Leaders of any institution have great power. They have influence over their businesses, employees and sometimes even consumers. If climate change is taken seriously by these leaders, it can make a significant difference.

Here are some ways businesses can incentivise employees to be more aware of climate change and not make the same mistake as President Jair Bolsonaro.

Invest in an electrical mode of transport for employees or offer loans

If you’re a big company, investing in purchasing a fleet of electronic cars which can be used to pick up and drop off employees can be helpful. Or, alternatively, you could also offer special loans for employees to purchase electronic cars.

Electronic cars are nowadays readily available and have also recently entered some of the low GDP countries.

These cars are not only perfect for the environment compared to normal cars which increase the levels of carbon dioxide with their emissions. They are also cheaper to run and maintain.

Start catering plant-based food for employees

According to research by Harvard, greenhouse gas emissions from livestock is 50 per cent greater than transport. This is why cutting down on meat is one of the key solutions to protect the environment. It is also why investors are also looking to invest in companies that are working to develop meat alternatives.
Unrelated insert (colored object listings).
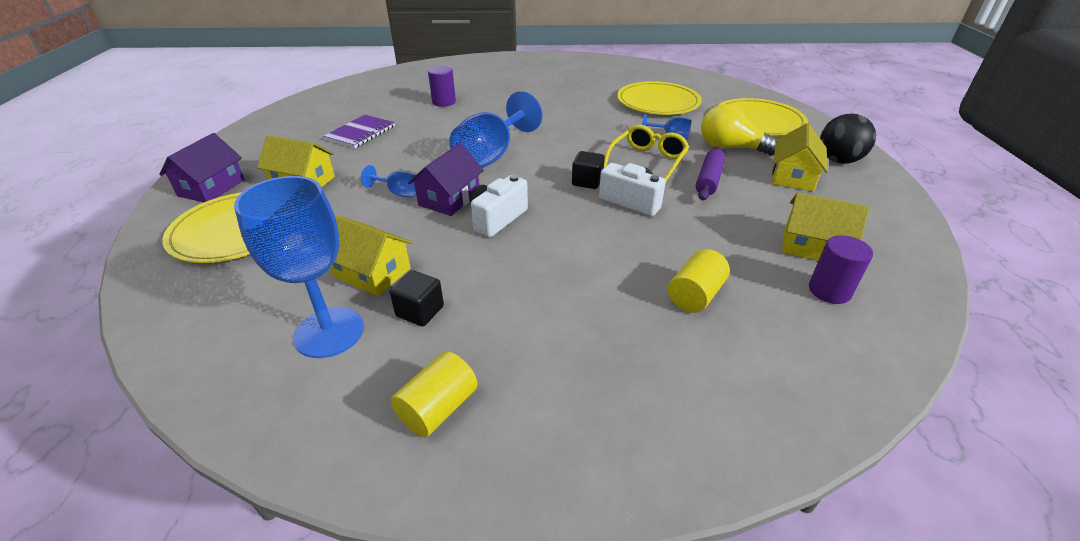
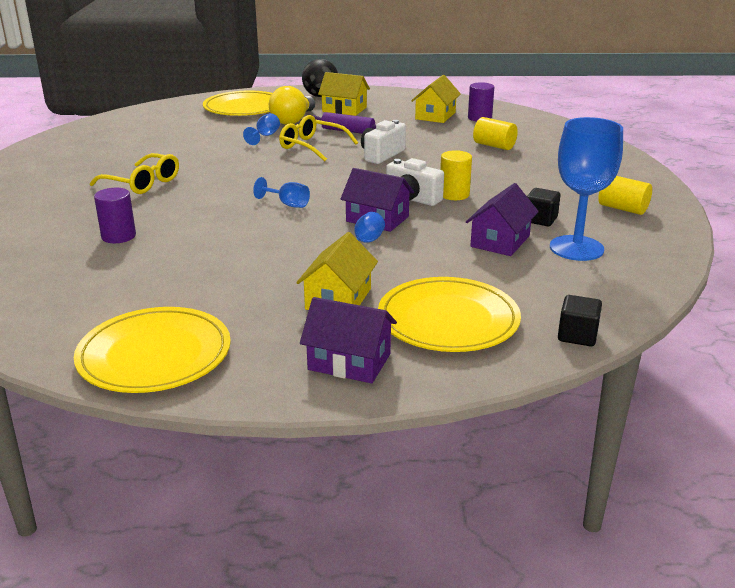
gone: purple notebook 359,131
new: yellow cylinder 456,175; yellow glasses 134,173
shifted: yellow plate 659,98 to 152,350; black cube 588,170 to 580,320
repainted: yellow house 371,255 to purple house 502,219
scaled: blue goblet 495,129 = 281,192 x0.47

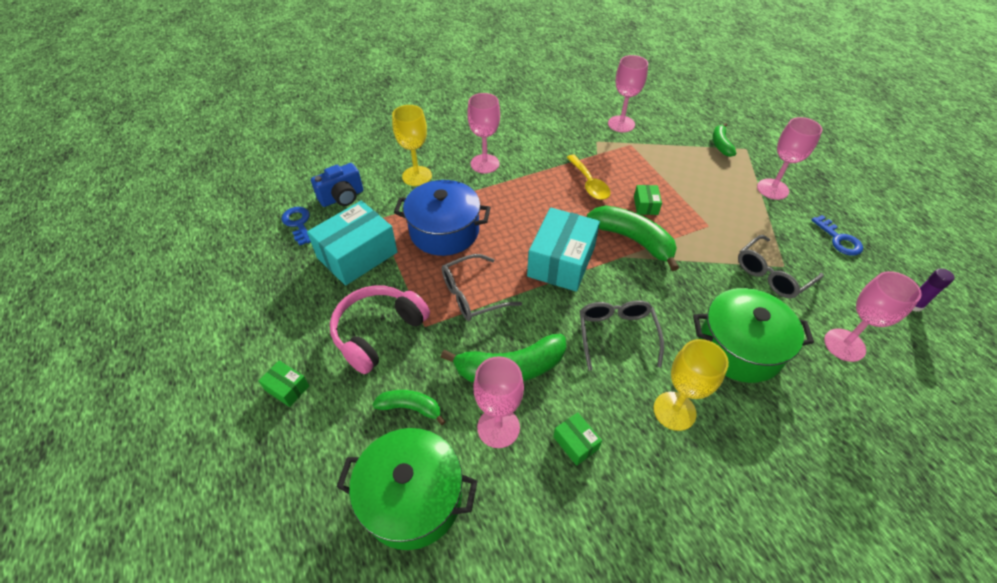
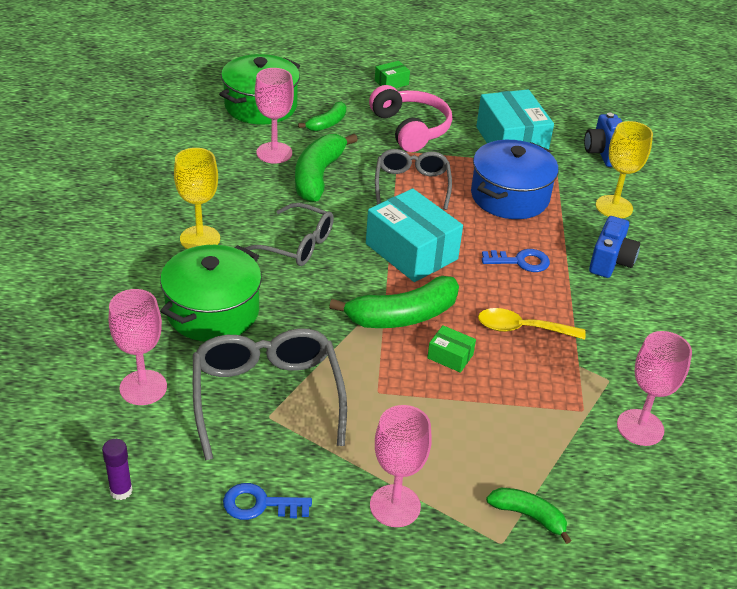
gone: green box 577,439
shifted: blue key 296,226 to 516,260
swapped: pink goblet 483,133 to blue camera 614,247
scaled: grey glasses 781,266 = 270,395 x1.52

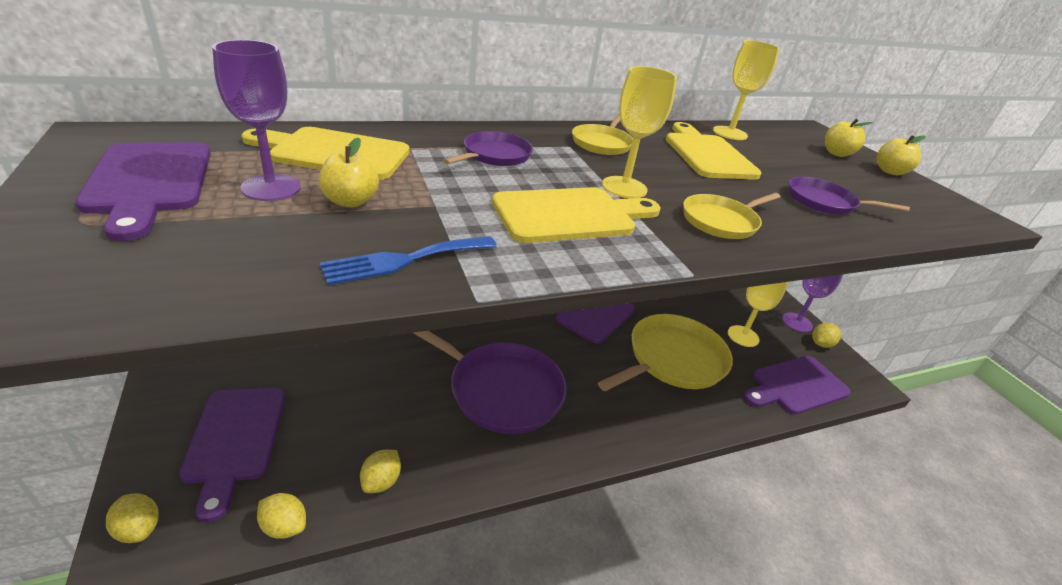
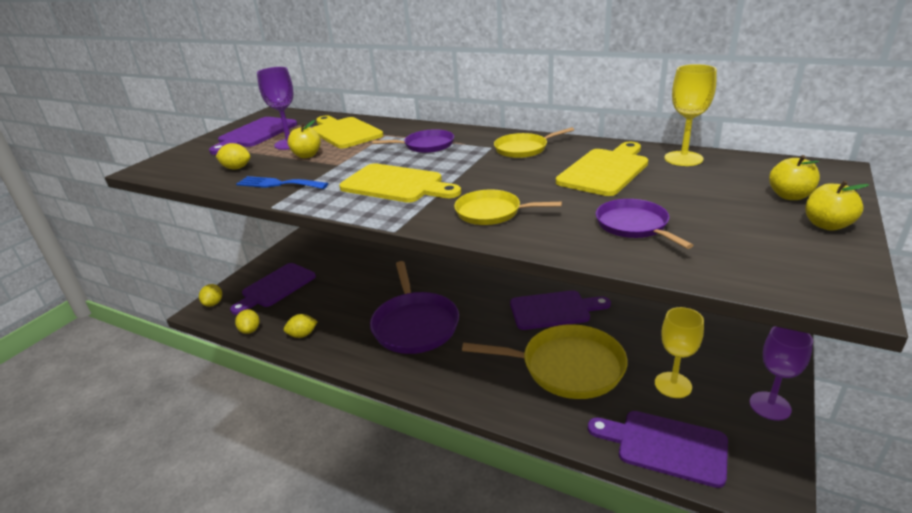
gone: yellow goblet 639,132
shifted: yellow lemon 826,335 to 233,156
Some companies may think that this is ridiculous, as a healthy, plant-based food tends to be more expensive. But it is definitely a myth and there are plenty of healthy and tasty plant-based options that are cheap and easy to make.
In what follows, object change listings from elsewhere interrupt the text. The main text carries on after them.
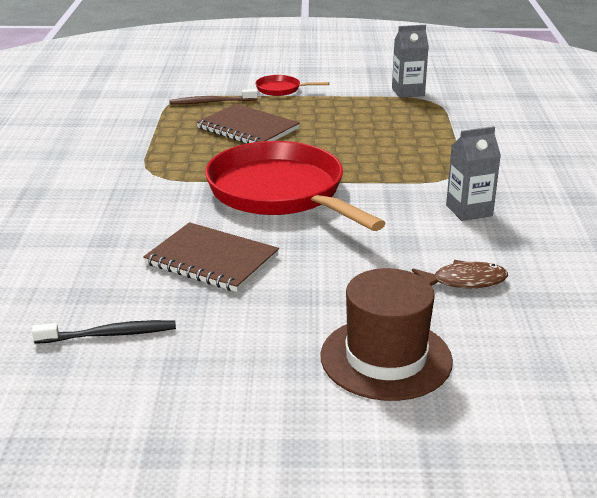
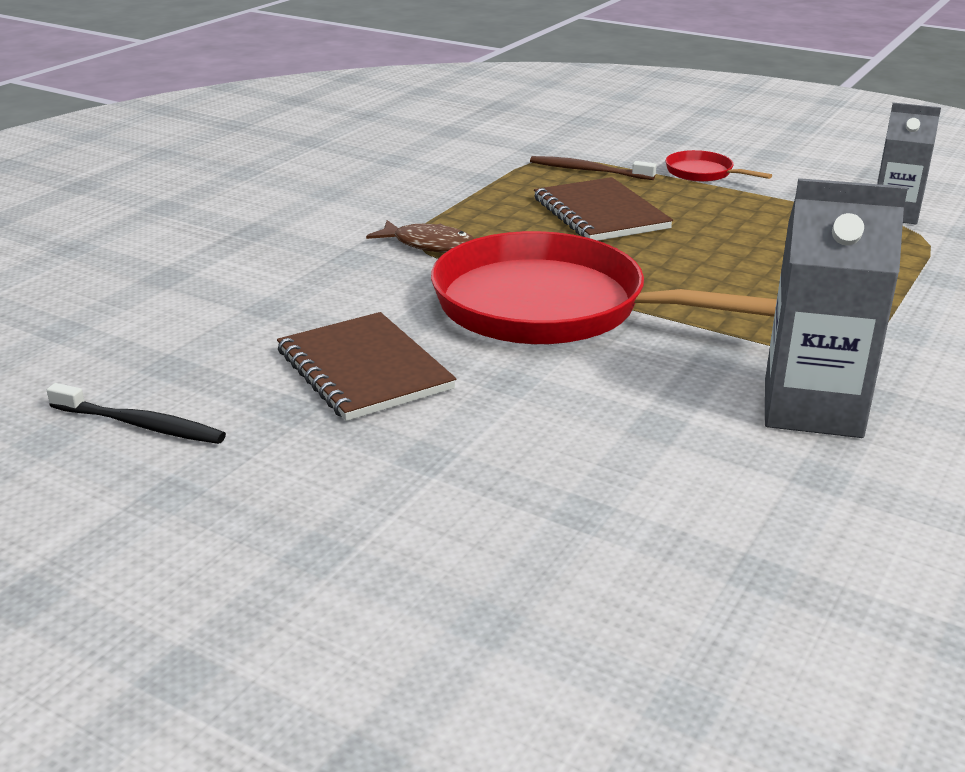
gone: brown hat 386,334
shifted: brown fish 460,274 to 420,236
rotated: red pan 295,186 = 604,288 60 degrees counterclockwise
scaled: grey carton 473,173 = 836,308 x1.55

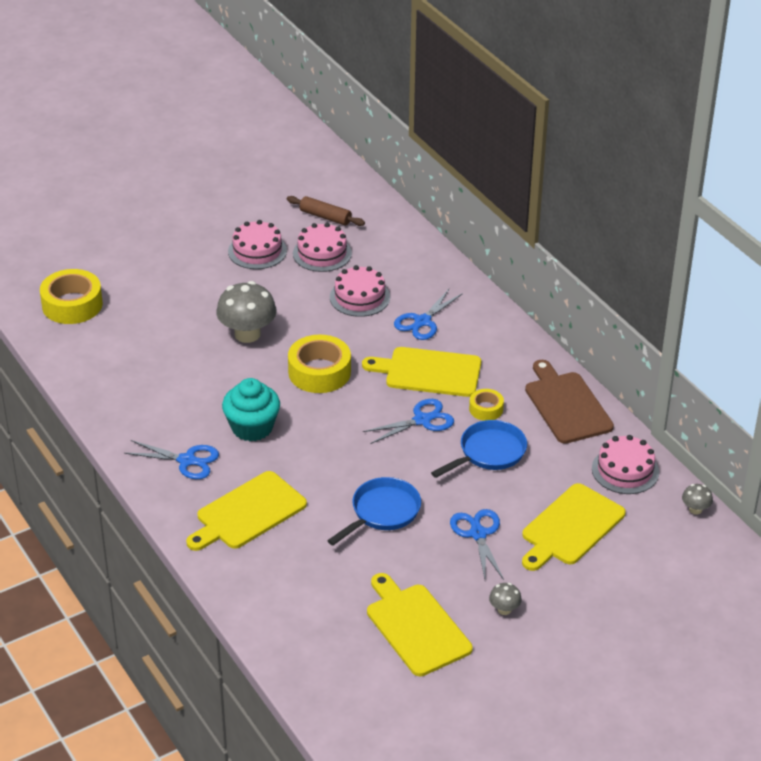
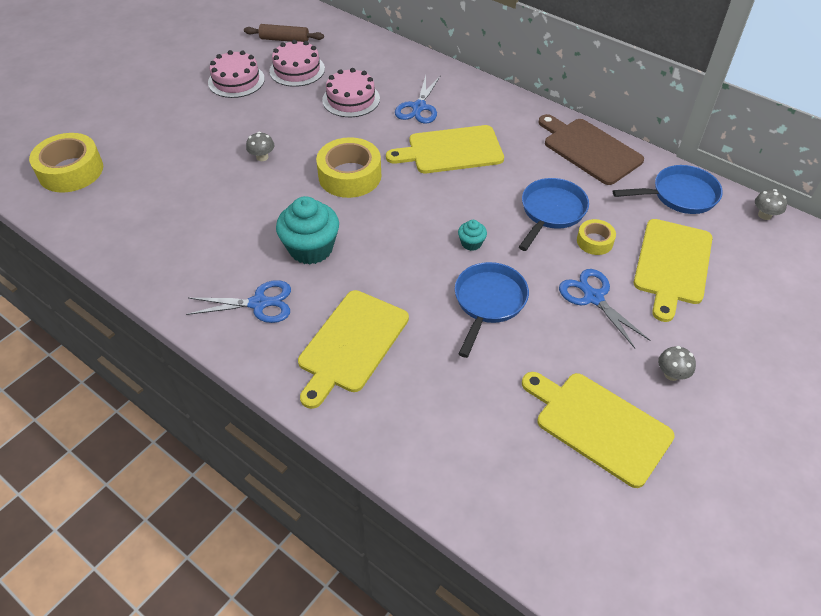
gone: blue scissors 408,421
new: turquoise cupcake 472,235
shifted: yellow tape 486,405 to 596,237
swapped: pink cake 625,464 to blue pan 668,189
scaled: grey mushroom 246,312 = 260,146 x0.46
For example, a good old peanut butter sandwich with bananas can be filling and tasty at the same time.

There are hundreds of options from foodies and Instagrammers who can help build the perfect healthy catering option recipes for your employees. This way, you keep your employees healthy, and at the same time save the planet.

Phase out the use of plastics

India will be banning plastics completely as announced on October 2. 

This sets a great example, not only for countries but also for businesses. Try to phase out the use of plastics as much as possible.

A lot of companies are using reusable shopping bags, a much more eco-friendly option.

Don’t just incentivise employees, incentivise customers too

Offer special discounts for customers who reuse their shopping bags.

I once had a friend who started collecting glass soda bottles from all his friends, in return for a good amount of money. He didn’t really know much about climate change, but it was definitely a good incentive.

In conclusion, these are only some ways businesses can make a difference for the benefit of the environment and themselves.

Sometimes people are not aware of the issues that surround them around climate change and for that matter, the only way to motivate is to incentivise, incentivise, incentivise.